Steelers News

‘I Just Want It To Be Over’: Remaining Steelers Ready To Move On From Antonio Brown Situation

“I just want it to be over”.

That is what one anonymous Pittsburgh Steelers player told Aditi Kinkhabwala yesterday after giving a sigh when asked if it was sad that Antonio Brown’s relationship with the team had deteriorated to the point in which both parties felt it was necessary for them to part company.

This player was said to have been an advocate of Brown’s, meaning one who supported the notion of a reconciliation between the two parties, one who believed that the wide receiver could step back into the locker room and be accepted as one of their own.

A number of prominent players from Ben Roethlisberger and JuJu Smith-Schuster to Cameron Heyward and Maurkice Pouncey have gone on record to say that they want Brown to come back and for everybody to work things out. It could have been any one of them—or it could have been somebody you don’t expect. We don’t know.

What we do know is that there were a lot of hurt feelings during the final week of the season. We saw multiple reports or accounts detailing the locker room of the Week 17 game, in which it was said that players were against the possibility of head coach Mike Tomlin allowing Brown to play after going AWOL.

But that is a moot point now, because Brown had a meeting with team president Art Rooney II yesterday, in which both parties came out of it feeling as though it would be in their collective best interests to move on from one another.

Now that it has been established that the Steelers will work  toward trading him, the task at hand is to sell him. The “iggest challenge for Antonio Brown right now will be proving that he will indeed respect his new club, his new coach and his new teammates”, Kinkhabwala wrote. “And as one of those execs said: respect, in his mind, includes showing up to meetings”.

== Material provided ==
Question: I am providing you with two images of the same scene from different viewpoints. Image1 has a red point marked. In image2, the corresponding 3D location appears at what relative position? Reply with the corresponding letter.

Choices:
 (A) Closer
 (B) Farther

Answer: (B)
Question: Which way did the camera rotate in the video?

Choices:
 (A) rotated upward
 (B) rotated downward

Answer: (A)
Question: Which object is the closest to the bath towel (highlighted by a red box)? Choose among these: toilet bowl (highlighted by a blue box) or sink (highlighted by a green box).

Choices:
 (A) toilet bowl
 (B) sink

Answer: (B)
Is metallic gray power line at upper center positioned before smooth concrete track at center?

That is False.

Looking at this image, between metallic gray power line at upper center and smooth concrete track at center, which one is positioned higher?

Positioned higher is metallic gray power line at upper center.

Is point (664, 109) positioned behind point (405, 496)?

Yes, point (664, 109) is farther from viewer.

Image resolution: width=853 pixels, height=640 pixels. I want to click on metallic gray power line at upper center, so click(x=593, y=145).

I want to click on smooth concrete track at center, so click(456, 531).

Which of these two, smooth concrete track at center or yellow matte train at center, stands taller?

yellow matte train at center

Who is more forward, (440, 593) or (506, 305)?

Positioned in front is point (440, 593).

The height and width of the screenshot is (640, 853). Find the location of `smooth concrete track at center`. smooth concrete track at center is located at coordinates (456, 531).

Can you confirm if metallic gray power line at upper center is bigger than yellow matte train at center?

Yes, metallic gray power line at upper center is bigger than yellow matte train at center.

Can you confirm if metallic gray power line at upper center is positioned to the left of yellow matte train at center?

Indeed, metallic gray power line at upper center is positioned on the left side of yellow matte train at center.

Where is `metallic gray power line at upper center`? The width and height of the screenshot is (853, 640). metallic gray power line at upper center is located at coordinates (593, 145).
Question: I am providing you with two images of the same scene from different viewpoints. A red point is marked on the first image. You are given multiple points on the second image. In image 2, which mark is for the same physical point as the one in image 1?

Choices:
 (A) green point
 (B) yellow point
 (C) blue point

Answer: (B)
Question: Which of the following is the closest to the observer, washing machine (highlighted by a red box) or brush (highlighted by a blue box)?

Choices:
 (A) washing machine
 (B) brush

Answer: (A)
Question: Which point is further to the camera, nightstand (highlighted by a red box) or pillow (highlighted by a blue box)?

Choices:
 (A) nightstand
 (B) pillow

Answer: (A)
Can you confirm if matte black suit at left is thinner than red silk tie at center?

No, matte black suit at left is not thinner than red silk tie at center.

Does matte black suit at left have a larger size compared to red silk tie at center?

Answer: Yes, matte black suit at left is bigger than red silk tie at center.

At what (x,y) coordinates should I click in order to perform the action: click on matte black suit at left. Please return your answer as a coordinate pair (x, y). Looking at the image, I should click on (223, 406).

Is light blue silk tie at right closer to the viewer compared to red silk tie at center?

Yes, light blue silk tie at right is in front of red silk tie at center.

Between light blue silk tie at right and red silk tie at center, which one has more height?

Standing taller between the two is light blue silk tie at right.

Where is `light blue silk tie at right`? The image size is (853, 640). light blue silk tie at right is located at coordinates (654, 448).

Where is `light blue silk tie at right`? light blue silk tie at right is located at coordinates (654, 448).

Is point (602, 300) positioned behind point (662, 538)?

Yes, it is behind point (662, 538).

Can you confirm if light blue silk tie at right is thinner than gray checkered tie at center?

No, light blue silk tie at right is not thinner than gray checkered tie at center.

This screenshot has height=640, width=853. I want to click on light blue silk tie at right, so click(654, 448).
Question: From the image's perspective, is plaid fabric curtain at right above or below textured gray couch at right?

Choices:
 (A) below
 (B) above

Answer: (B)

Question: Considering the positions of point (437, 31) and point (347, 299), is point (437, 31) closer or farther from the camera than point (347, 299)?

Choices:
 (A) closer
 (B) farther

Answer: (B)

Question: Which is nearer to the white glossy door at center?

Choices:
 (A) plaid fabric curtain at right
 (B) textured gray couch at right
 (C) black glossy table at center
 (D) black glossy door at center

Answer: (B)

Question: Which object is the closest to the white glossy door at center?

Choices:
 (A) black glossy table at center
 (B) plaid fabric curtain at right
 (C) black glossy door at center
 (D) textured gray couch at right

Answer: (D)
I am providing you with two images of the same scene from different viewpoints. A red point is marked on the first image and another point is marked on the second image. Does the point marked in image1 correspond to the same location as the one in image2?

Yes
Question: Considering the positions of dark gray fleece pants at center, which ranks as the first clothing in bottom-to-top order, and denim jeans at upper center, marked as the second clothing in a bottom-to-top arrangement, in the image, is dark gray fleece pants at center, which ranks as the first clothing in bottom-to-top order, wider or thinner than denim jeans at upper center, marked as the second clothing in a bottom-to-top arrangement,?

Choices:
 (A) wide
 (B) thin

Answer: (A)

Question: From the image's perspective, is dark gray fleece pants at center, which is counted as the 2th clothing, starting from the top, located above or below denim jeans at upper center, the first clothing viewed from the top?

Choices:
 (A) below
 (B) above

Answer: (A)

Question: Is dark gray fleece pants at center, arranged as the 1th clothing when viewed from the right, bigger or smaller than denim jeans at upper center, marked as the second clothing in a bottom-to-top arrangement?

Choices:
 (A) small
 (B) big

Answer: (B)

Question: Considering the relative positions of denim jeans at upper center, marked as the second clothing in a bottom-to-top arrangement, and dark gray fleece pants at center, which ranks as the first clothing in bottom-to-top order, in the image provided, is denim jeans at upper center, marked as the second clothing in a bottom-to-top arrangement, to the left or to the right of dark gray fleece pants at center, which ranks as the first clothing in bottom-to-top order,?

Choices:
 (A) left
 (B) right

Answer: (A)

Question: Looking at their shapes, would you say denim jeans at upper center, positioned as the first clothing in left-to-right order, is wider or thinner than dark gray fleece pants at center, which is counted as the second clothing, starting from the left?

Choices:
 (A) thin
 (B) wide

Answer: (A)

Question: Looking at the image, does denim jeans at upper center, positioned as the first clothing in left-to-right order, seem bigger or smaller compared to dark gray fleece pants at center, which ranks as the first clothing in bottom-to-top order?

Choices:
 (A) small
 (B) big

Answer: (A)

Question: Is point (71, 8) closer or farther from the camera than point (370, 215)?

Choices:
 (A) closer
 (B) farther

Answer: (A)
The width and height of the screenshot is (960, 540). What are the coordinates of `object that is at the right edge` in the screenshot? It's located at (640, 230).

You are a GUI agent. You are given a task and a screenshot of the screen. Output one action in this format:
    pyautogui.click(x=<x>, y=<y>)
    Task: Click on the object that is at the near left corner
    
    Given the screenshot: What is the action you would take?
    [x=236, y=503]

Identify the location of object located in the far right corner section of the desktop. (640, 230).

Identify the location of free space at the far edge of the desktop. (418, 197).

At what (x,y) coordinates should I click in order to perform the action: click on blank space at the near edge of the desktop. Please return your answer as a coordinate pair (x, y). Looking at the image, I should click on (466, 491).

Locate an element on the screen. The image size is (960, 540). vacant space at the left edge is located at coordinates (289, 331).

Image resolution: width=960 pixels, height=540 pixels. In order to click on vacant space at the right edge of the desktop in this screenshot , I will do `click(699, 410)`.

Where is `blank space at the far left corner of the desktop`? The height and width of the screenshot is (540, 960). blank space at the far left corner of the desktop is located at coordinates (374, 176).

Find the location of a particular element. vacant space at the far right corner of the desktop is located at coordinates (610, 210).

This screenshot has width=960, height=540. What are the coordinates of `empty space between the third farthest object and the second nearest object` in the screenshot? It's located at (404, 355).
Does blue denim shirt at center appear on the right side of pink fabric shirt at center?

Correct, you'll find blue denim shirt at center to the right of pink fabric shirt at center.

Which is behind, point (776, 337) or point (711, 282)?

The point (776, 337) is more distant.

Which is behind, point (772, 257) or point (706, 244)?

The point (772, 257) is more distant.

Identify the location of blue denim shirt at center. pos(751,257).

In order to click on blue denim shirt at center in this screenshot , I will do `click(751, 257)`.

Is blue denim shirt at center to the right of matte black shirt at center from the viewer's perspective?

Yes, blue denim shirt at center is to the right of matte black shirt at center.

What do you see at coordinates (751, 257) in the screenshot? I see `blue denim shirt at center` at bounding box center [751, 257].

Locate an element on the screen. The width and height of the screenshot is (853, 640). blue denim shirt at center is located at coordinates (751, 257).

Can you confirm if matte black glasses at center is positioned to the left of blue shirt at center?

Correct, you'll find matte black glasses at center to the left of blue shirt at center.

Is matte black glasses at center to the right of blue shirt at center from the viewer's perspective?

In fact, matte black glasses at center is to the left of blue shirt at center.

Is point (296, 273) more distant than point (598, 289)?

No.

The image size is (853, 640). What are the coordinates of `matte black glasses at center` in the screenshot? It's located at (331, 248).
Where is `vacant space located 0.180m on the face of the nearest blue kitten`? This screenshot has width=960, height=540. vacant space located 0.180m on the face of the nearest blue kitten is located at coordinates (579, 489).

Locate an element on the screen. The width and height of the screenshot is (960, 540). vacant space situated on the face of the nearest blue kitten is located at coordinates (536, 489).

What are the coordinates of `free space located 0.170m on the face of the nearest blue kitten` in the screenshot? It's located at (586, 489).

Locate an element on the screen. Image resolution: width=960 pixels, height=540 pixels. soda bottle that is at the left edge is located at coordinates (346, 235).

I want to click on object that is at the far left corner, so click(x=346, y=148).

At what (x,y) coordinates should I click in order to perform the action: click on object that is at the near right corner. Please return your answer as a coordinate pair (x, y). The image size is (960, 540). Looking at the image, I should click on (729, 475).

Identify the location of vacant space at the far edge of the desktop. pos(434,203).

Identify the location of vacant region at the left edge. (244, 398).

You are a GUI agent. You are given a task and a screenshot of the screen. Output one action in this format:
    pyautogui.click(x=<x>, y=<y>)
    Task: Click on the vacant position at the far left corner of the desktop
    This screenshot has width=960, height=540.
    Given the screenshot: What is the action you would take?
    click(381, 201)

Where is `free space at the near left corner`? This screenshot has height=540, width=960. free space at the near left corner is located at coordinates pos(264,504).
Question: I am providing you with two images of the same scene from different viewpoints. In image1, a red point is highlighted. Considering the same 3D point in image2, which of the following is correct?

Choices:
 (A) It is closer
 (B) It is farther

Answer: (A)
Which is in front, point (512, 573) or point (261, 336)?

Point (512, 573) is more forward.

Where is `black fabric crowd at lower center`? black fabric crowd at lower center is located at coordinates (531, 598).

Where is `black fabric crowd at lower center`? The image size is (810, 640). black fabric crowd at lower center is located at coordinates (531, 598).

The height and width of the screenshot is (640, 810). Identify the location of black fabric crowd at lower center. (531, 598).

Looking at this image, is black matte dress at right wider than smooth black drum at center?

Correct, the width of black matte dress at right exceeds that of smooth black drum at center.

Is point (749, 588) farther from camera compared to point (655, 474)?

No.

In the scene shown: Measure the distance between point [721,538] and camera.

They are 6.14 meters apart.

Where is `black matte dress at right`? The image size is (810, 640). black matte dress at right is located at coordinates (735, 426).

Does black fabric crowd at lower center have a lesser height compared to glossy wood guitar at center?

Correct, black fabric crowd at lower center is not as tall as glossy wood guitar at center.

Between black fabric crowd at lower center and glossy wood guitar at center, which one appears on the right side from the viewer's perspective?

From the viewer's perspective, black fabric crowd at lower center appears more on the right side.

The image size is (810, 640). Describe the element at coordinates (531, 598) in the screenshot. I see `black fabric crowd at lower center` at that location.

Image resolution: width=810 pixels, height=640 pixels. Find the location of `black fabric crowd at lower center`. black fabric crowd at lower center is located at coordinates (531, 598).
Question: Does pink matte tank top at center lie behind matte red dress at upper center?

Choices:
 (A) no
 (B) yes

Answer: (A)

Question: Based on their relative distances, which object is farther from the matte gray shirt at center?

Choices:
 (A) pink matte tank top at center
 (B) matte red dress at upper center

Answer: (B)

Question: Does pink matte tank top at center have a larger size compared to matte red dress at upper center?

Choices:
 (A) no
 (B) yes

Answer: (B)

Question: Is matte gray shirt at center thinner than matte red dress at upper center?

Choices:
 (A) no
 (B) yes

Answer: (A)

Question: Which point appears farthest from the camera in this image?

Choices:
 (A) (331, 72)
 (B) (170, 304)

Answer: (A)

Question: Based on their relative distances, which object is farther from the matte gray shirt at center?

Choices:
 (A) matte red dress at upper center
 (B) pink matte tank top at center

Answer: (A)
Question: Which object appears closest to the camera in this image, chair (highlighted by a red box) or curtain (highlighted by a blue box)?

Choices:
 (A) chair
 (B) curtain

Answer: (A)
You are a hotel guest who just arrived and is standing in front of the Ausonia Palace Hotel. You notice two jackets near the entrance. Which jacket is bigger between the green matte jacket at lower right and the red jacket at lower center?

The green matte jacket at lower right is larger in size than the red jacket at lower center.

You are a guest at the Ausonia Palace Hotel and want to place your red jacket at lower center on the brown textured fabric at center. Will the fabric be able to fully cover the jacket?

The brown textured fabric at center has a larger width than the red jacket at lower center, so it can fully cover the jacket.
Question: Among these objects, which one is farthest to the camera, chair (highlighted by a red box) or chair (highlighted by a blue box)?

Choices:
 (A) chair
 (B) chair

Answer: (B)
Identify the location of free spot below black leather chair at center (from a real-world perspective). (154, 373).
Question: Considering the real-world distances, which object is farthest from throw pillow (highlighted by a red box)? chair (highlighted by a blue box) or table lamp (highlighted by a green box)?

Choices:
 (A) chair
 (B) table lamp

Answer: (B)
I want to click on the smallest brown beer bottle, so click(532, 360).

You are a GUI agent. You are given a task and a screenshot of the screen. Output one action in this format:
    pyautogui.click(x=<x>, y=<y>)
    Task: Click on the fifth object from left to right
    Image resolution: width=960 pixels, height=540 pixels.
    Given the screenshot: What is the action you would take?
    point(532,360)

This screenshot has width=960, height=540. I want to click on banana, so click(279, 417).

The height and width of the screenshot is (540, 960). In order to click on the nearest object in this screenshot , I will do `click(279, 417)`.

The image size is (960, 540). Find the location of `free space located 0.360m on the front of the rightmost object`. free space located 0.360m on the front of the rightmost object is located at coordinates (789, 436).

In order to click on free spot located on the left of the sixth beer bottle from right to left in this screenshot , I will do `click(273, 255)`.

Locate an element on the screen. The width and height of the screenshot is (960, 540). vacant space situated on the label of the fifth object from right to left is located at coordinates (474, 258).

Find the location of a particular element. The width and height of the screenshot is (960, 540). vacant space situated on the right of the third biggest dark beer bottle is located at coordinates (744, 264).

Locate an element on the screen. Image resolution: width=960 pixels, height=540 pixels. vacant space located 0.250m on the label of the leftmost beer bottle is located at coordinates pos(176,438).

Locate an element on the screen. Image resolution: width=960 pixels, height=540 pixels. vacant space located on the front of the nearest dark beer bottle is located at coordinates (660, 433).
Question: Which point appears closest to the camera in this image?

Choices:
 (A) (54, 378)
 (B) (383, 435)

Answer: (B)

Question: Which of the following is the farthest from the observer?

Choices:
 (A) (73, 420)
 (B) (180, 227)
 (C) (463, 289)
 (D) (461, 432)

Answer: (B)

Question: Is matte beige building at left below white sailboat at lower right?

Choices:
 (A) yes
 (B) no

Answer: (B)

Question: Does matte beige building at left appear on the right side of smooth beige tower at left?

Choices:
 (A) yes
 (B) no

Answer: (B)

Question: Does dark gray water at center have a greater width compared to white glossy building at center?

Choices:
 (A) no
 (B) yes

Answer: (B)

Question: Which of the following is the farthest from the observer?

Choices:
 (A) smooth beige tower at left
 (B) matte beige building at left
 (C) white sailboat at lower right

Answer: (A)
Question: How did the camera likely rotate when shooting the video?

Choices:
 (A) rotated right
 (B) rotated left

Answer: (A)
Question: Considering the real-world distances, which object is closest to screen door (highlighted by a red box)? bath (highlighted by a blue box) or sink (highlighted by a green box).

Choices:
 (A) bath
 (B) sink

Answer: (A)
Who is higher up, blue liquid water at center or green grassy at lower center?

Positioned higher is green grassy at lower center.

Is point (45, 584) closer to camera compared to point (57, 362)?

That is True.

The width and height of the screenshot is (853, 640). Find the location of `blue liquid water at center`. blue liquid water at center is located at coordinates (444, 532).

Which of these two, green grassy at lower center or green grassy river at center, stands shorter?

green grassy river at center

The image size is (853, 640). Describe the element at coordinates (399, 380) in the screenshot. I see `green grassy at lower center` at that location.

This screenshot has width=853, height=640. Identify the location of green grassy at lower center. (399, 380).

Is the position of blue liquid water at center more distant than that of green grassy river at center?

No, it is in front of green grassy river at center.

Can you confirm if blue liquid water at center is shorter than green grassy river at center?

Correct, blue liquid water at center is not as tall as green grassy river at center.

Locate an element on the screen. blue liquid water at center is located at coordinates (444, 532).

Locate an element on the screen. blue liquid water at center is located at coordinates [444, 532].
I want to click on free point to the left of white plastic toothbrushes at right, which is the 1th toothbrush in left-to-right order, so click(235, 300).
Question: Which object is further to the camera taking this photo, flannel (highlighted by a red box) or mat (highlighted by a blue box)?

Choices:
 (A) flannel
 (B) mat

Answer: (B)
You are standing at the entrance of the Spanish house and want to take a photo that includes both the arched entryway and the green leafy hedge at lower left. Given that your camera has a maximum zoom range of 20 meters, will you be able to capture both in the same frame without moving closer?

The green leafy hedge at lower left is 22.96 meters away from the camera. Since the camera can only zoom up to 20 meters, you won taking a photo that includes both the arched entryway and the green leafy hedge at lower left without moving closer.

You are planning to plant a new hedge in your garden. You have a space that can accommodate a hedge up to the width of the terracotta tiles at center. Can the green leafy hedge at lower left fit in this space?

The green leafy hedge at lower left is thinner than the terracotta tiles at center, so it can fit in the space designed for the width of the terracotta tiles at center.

== Complete the following ==
1) In the Steelers article, who did Antonio Brown meet with yesterday?
2) Resume the Steelers article on Antonio Brown after its final sentence.

== Per-task answers ==
1) Team president Art Rooney II.

2)
She added that the best-case scenario for the Steelers is if they can convince potential trading partners that the behavior that Brown displayed in Pittsburgh was due to “mitigating circumstances”, that the “situation just got toxic for Antonio Brown and he can again be [the] ridiculously hard-working, productive, smiley guy he was”.

But she said that one front office executive she spoke to worries that he is going to be a headache for teams, something that Peter King also said. Brown may have forced this trade due to his behavior, but he has also made himself less desirable to trade for in the process, which could be bad for both himself and the Steelers.

But at least it will all be over soon, and everybody can move on. Brown will finish his Steelers career having played nine seasons and having put up some of the best numbers in team history. But he’ll have to continue chasing milestones in another city, and some he will never reach because of this, such as his numbers with Ben Roethlisberger.